Umesinge für das Hilfsprojekt Synesius – und so über 3000 Franken gesammelt

StephanTroxler und Claudia Wiehl von Bremgarten Tourismus (links)überreichen, zusammen mit Heinrika Rimann, den Check vom Umesinge-Erlös an Stephan Gottet (rechts). chr

StephanTroxler und Claudia Wiehl von Bremgarten Tourismus (links)überreichen, zusammen mit Heinrika Rimann, den Check vom Umesinge-Erlös an Stephan Gottet (rechts). chr

Singend zogen vor Weihnachten und in der Altjahrswoche 40 Kinder in Bremgarten von Haus zu Haus. An den Verein Projekt Synesius wurden die gesammelten 3375 Franken vom Umesinge überreicht.

Die feierliche Übergabe des Checks vom Umesinge-Erlös fand im Dachgeschoss des Kornhauses statt, wo sich der Chorraum der Bremgarter Kantorei befindet. Stephan Troxler, Präsident von Bremgarten Tourismus, gab seiner Freude darüber Ausdruck: «Dank der Spendenfreudigkeit der Bevölkerung ist es uns möglich, jedes Jahr einen Spendenempfänger auszuwählen. Dabei berücksichtigen wir nicht nur karitative Einrichtungen vor Ort und in der Region, sondern in der ganzen Schweiz. Dieses Jahr erhält der Bremgarter Verein Projekt Synesius den Erlös der Spendensammlung vom Umesinge.»

Er überreichte, zusammen mit Claudia Wiehl vom Bremgarten Tourismus-Vorstand, den Check an den Präsidenten des Hilfsvereins, Stephan Gottet. Die Hilfsorganisation schuf und unterhält eigene Projekte, sowohl in Tansania als auch in den Slums von Kenias Hauptstadt Nairobi.

«Medizinische Versorgung und Bildung sind wesentlich in der Entwicklungszusammenarbeit.
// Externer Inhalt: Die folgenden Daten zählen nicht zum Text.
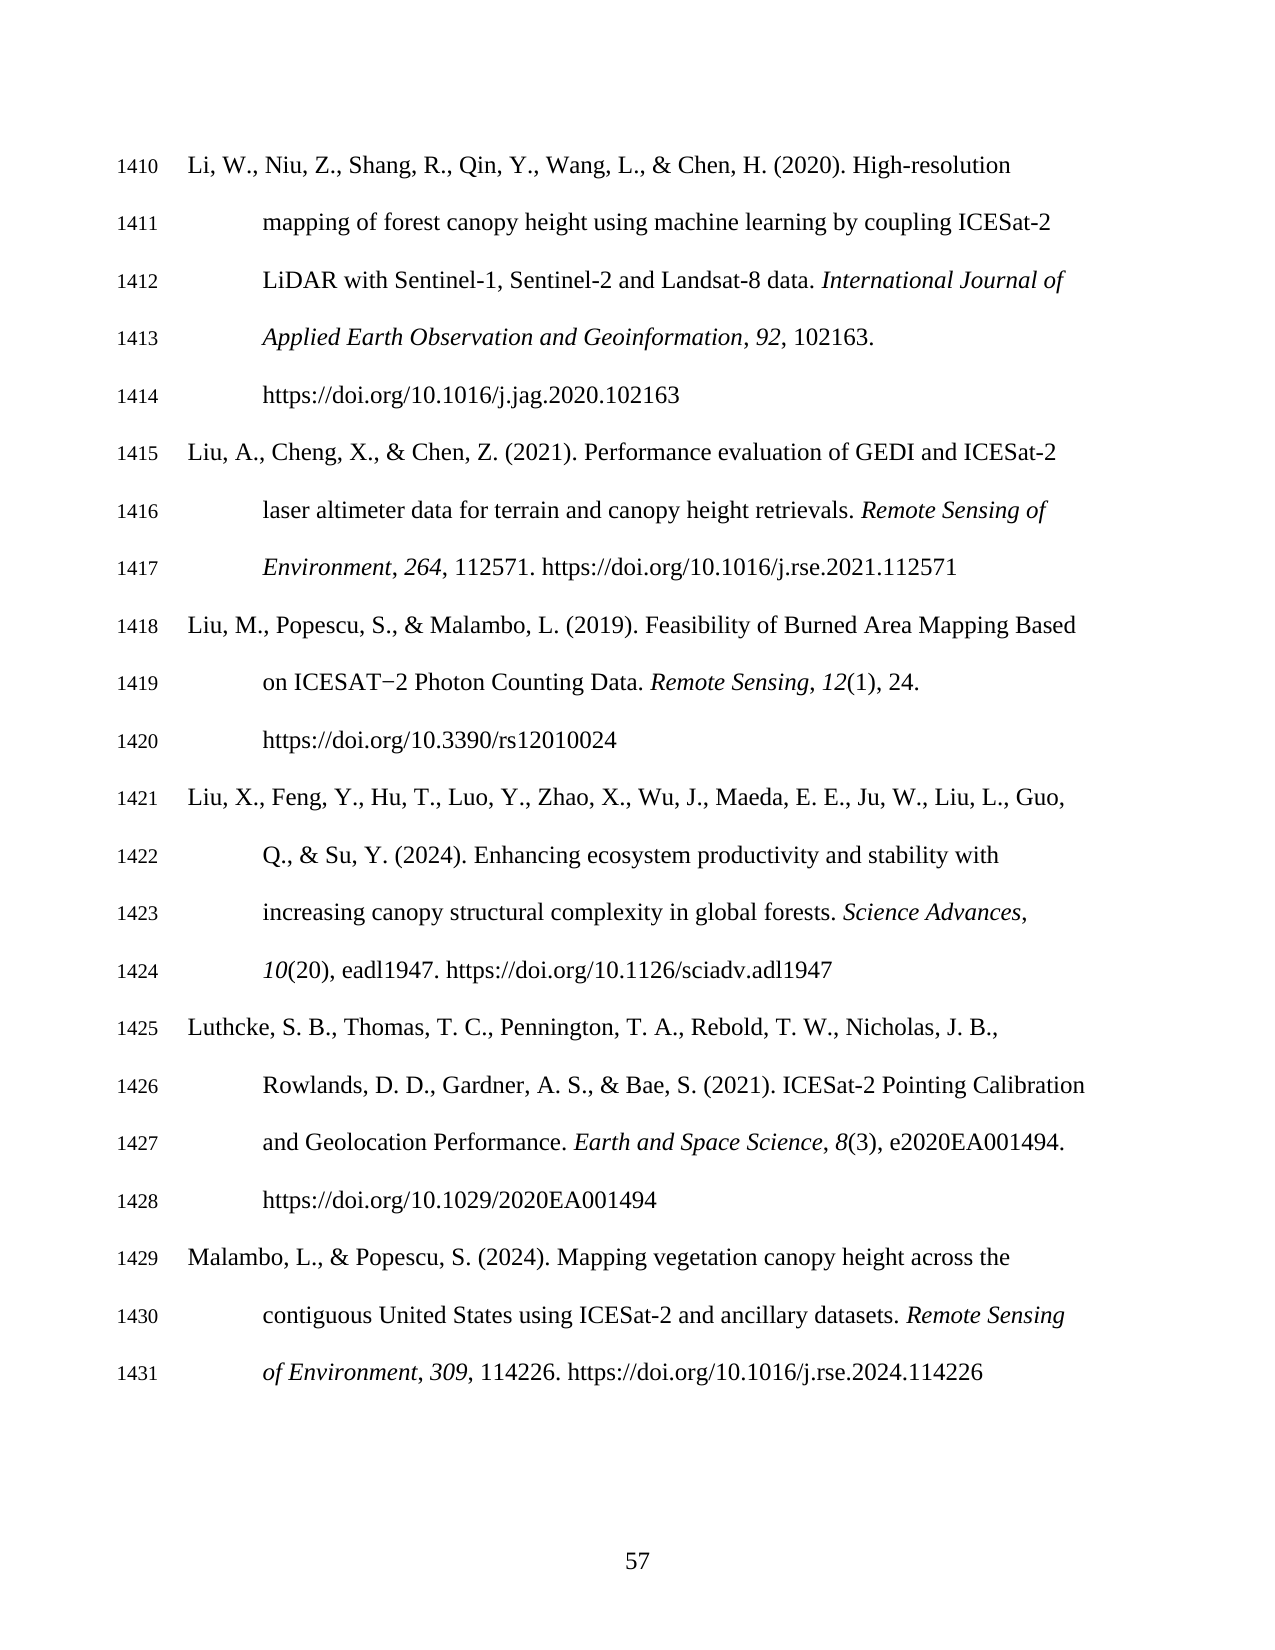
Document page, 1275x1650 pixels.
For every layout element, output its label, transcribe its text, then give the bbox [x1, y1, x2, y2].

text Liu, M., Popescu, S., & Malambo, L. (2019). Feasibility of Burned Area Mapping Based on ICESAT−2 Photon Counting Data. Remote Sensing, 12(1), 24. https://doi.org/10.3390/rs12010024 [187, 610, 1087, 754]
text Liu, A., Cheng, X., & Chen, Z. (2021). Performance evaluation of GEDI and ICESat-2 laser altimeter data for terrain and canopy height retrievals. Remote Sensing of Environment, 264, 112571. https://doi.org/10.1016/j.rse.2021.112571 [187, 437, 1087, 581]
text Malambo, L., & Popescu, S. (2024). Mapping vegetation canopy height across the contiguous United States using ICESat-2 and ancillary datasets. Remote Sensing of Environment, 309, 114226. https://doi.org/10.1016/j.rse.2024.114226 [187, 1242, 1087, 1386]
text Li, W., Niu, Z., Shang, R., Qin, Y., Wang, L., & Chen, H. (2020). High-resolution mapping of forest canopy height using machine learning by coupling ICESat-2 LiDAR with Sentinel-1, Sentinel-2 and Landsat-8 data. International Journal of Applied Earth Observation and Geoinformation, 92, 102163. https://doi.org/10.1016/j.jag.2020.102163 [187, 150, 1087, 409]
text Liu, X., Feng, Y., Hu, T., Luo, Y., Zhao, X., Wu, J., Maeda, E. E., Ju, W., Liu, L., Guo, Q., & Su, Y. (2024). Enhancing ecosystem productivity and stability with increasing canopy structural complexity in global forests. Science Advances, 10(20), eadl1947. https://doi.org/10.1126/sciadv.adl1947 [187, 782, 1087, 984]
text Luthcke, S. B., Thomas, T. C., Pennington, T. A., Rebold, T. W., Nicholas, J. B., Rowlands, D. D., Gardner, A. S., & Bae, S. (2021). ICESat‐2 Pointing Calibration and Geolocation Performance. Earth and Space Science, 8(3), e2020EA001494. https://doi.org/10.1029/2020EA001494 [187, 1012, 1087, 1214]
Wir sind daher dankbar für alle Beiträge und schätzen uns glücklich, dass uns der Erlös vom Bremgarter Umesinge zugesprochen wurde», bekräftigte Stephan Gottet.
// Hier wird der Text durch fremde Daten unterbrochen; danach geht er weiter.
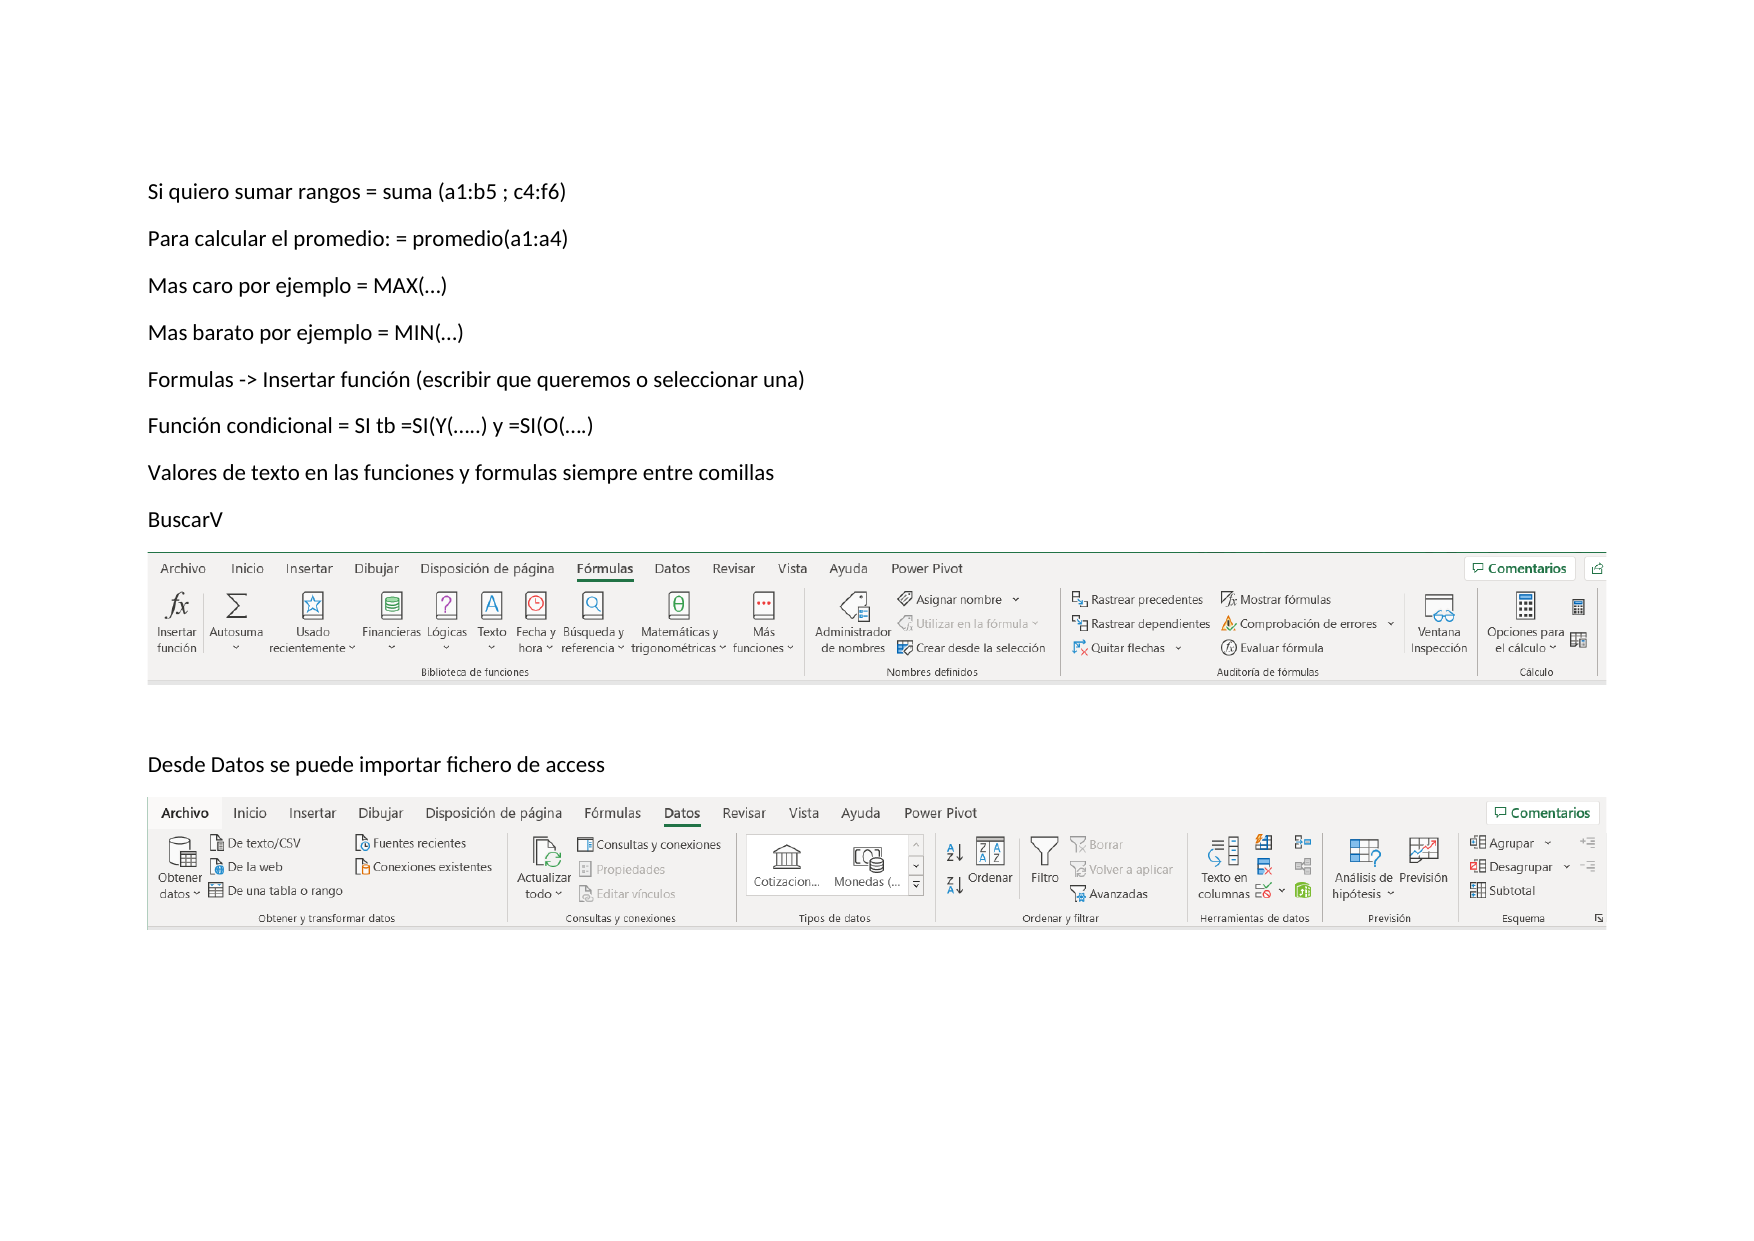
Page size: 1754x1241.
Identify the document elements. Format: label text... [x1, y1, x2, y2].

text Para calcular el promedio: = promedio(a1:a4) [148, 224, 1606, 252]
text BuscarV [148, 505, 1606, 533]
text Función condicional = SI tb =SI(Y(…..) y =SI(O(….) [148, 412, 1606, 439]
text Mas barato por ejemplo = MIN(…) [148, 318, 1606, 346]
picture [147, 552, 1607, 685]
text Formulas -> Insertar función (escribir que queremos o seleccionar una) [148, 365, 1606, 393]
text Si quiero sumar rangos = suma (a1:b5 ; c4:f6) [148, 177, 1606, 205]
text Mas caro por ejemplo = MAX(…) [148, 271, 1606, 299]
picture [147, 797, 1607, 930]
text Desde Datos se puede importar fichero de access [148, 751, 1606, 779]
text Valores de texto en las funciones y formulas siempre entre comillas [148, 458, 1606, 486]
Der Übergabezeremonie wohnte Chorleiterin und Musikpädagogin Heinrika Rimann bei, die treibende Kraft hinter dem Umesinge. «Nach den Herbstferien begannen wir mit den Gesangsproben.» Mitmachen können Kinder von der ersten bis zur sechsten Klasse, die von Sängerinnen und Sängern vom Kantorei-Chor unterstützt werden, wie deren Leiterin erwähnte.

Umesinge bereits im Mittelalter

Die Umesinger ziehen jeweils in Gruppen von fünf bis sechs Kindern von Haus zu Haus, wo sie in den allermeisten Fällen willkommen geheissen werden und ihnen nach dem Singen der Lieder eine Spende in das mitgeführte Kässeli gelegt wird. Das Umesinge hat in Bremgarten eine lange Tradition, die bis ins Mittelalter zurückreicht und von der Lateinschule begründet wurde.

Denn seit dem 13. Jahrhundert gab es in Bremgarten eine angesehene Lateinschule, an der Knaben in den Fächern Kirchenmusik und Latein unterrichtet wurden. Berühmte Schüler waren der spätere Bremgarter Schultheiss und Chronist Wernher Schodoler (1490–1541), dann Heinrich Bullinger (1504–1575) und der Dramatiker und Musiker Johannes Aal (1500–1551).

An der Lateinschule entstanden die meisten der 12 Bremgarter Weihnachtslieder. Einige haben sich von dort aus im ganzen deutschsprachigen Raum verbreitet. Gesungen wurden die Lieder damals während der Weihnachtszeit von den Choralisten (Chorknaben) in der Kirche. Sie zogen beim Eindunkeln auch durch die Stadt, um die Frohe Botschaft von Jesu Geburt mit ihrem Umesinge zu verkünden.

Die Komponisten und Dichter der Bremgarter Weihnachtslieder sind unbekannt. Wissenschaftlich erwähnt wurden sie hingegen im Jahr 1921 von Adele Stöcklin, die im Auftrag der Schweizerischen Gesellschaft für Volkskunde eine Sammlung von Weihnachts- und Neujahrsliedern herausgab.

Anhand der überlieferten Dokumente gab dann Musikdirektor und Bezirkslehrer Joseph Iten ein kleines Liederbüchlein heraus, das schliesslich die Quelle für den Bremgarter Brauch des Umesinge wurde.